Even though the plot of “Labor Day” sounds like something plucked right out of Lifetime’s primetime television lineup, I was still optimistic considering the talent involved in the project. I greatly respect Jason Reitman as a screenwriter and a director. It also features Kate Winslet and Josh Brolin – two very capable performers who have done some great work during their careers. But I approached the film with a level of skepticism. Could Reitman deliver an intelligent romantic drama or would it be formulaic mush befitting a Harlequin novel?
First the story. The film takes place in the fictional town of Holton Mills, New Hampshire during a hot Labor Day weekend in 1987. 13-year old Henry (Gattlin Griffith) is a sweet and responsible boy who takes care of his severely depressed single mother Adele (Winslet). A number of terrible misfortunes have left her an emotional wreck so much so that their once-a-month trips to the supermarket triggers her anxiety. During one of those trips they encounter an escaped and injured felon named Frank (Brolin) who “convinces” them to drive him to their home. Once there he hopes to lay low until his wounds heal and he can skip town.
As every trailer and television commercial has already shared, Frank isn’t a terrible guy. We get some threatening vibes from him, but as escaped convicts doing time for murder usually go, he is pretty docile. He quickly connects with Adele and Henry, filling all sorts of fatherly and husband-like voids in their lives. He begins fixing things around the house, he teaches Henry how to throw a baseball, and a romance is sparked with Adele. The three create a beautiful fantasy-like world within the homeplace, but right outside is the reality of Frank’s past and his status as a wanted man.
In lesser hands this could have ended up a mushy, clichéd mess. Fortunately Reitman handles the material in a way that keeps that from happening. But not completely. There are a few incredibly sappy bits that hit us head-on. For example there is one scene where Frank reveals his culinary aptitude. In it we get a sequence ripped straight from the signature scene in “Ghost” except here the clay is replaced by peaches. We also get some schmaltzy lines of dialogue such as Frank saying in just the right romantic tone “I’ve come to save you Adele”.

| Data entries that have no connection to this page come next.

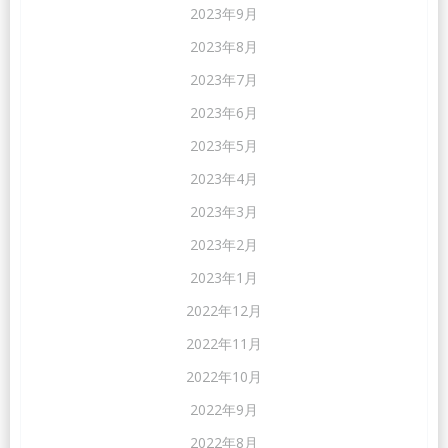
2023年9月
2023年8月
2023年7月
2023年6月
2023年5月
2023年4月
2023年3月
2023年2月
2023年1月
2022年12月
2022年11月
2022年10月
2022年9月
2022年8月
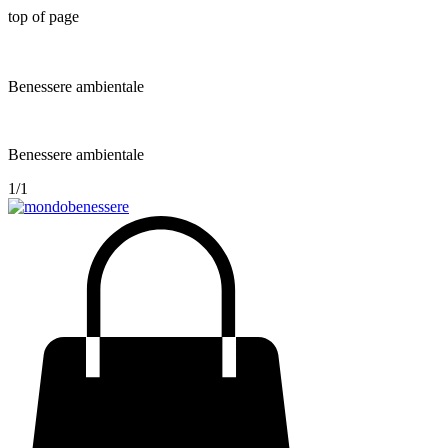
top of page
Benessere ambientale
Benessere ambientale
1/1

There are also a couple of narrative choices that didn’t really work for me. There is an odd little diversion that gets into Henry’s pubescent struggles. Through it we meet an eccentric young girl who serves as his introduction to puberty. Both she and the entire story angle is underdeveloped and tacked on. We also get the old tried-and-true method of telling Frank’s backstory through a series of random flashbacks. They get the job done but it is a pretty conventional approach.
But despite all of these jabs I’ve thrown its way, “Labor Day” still manages to work. Other than the few hiccups, Reitman creates a small-scale intimacy that I connected with. Most importantly he gives us three main characters that we genuinely care about. This is important because when the film stumbles I still wanted to stay with these characters. I also love how Reitman uses the camera. He frames some beautiful shots and I love his visual perspective. And of course there are the two lead performances. Winslet has always been great at playing women in some form of anguish. Here she does it again with striking authenticity. Brolin’s rugged looks and charming sincerity are perfect for the role and helps their chemistry.
So clearly “Labor Day” has some issues but it also has some undeniable strengths. It can be a little too sappy and the melodrama can be extremely heavy. But it also has a sweet story with a lot of heart at its core. It all comes down to your ability to just go with it and get lost in the story. If you’re able to do that there is enough here to like. If you can’t then more than likely the film’s flaws will be all too glaring.